Since airtime is more expensive than data, use internet based apps like WhatsApp or Facebook to make calls. A bonus is that these options offer video calling, so you can actually see your children or grandchildren when you ring them.
- Ditch expensive hobbies
How much would you save if you cancelled your gym membership or gave up your weekly game of golf? Whilst these activities may be enjoyable, if you can’t afford them, there are other options to maintain fitness. Try one of the free home exercise programmes available online, or go for a walk or run around your neighbourhood.
- Shop online
If impulse items continually find their way into your shopping trolley, online shopping can remove the temptation. Make a list of what you need and stick to it. You’ll save money driving to the shops and it’s safer right now.
Mental Health issues
As the stress of indebtedness increases, we are going to see a huge increase in mental health issues, exacerbated by the isolation and loneliness of continued lockdowns.
Worrying about debt can make you feel physically ill, unable to sleep or eat properly.
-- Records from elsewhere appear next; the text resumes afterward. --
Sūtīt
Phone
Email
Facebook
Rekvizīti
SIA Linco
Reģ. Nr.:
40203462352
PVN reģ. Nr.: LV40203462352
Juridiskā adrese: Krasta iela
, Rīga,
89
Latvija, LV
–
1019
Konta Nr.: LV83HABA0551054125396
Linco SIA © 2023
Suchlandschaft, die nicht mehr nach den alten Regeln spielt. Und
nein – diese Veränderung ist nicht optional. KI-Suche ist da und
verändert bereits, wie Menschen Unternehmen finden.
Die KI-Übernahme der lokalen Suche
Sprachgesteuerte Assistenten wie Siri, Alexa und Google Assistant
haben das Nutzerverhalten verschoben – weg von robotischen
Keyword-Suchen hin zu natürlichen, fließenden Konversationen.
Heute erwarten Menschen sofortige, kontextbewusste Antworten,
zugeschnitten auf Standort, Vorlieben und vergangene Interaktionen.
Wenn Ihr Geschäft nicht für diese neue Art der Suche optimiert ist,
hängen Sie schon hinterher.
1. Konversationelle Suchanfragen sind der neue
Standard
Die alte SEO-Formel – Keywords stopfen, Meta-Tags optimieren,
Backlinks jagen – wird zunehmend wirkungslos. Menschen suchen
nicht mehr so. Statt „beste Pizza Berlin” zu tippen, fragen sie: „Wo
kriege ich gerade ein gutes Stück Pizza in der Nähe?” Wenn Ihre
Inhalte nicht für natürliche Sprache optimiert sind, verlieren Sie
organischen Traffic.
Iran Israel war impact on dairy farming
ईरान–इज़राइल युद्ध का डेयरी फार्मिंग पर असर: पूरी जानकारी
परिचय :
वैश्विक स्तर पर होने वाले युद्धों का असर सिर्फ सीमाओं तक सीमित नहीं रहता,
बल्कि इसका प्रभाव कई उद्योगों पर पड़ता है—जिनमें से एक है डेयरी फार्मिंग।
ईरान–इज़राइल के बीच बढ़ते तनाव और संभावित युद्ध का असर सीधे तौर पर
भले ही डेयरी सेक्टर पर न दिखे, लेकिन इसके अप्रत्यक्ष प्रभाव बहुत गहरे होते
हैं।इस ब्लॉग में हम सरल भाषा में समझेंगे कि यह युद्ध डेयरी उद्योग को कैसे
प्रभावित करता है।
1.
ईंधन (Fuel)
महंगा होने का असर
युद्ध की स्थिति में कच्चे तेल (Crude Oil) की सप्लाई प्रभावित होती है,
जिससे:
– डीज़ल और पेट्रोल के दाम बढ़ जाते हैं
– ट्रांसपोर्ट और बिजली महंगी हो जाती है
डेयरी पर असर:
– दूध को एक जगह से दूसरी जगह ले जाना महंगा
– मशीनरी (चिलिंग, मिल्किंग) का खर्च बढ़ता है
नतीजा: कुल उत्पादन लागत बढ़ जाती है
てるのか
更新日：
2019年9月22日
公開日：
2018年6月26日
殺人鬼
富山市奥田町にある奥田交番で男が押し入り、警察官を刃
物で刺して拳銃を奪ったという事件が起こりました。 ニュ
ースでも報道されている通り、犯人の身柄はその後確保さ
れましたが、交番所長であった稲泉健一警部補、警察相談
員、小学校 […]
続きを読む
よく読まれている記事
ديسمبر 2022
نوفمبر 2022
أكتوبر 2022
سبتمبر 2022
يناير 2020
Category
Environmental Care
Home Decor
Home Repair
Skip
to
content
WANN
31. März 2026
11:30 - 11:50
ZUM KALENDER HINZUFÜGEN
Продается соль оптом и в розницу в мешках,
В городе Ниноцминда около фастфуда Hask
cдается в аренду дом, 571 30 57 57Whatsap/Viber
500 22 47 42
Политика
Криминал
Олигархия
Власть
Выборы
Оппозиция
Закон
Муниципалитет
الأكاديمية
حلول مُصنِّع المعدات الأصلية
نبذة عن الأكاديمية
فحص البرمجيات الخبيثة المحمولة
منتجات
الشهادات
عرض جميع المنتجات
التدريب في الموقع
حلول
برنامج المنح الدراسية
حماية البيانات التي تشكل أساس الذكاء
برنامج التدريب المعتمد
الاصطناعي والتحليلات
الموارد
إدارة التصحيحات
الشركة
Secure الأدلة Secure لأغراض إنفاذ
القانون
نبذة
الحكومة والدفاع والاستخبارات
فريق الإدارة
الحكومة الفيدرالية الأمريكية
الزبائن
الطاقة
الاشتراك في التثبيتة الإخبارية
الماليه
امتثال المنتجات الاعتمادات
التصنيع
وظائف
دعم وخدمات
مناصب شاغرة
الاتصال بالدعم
You may feel withdrawn from friends and family and find it difficult to concentrate on work or other responsibilities.
If you feel depressed or have suicidal thoughts, seek immediate help from Lifeline 0861-322-322 or SADAG (The South African Depression and Anxiety Group) Suicide Crisis line 0800 567 567 or visit their website www.sadag.org
No matter how bad your debt problem seems, there are people who can help you to overcome it, so you can continue to enjoy life.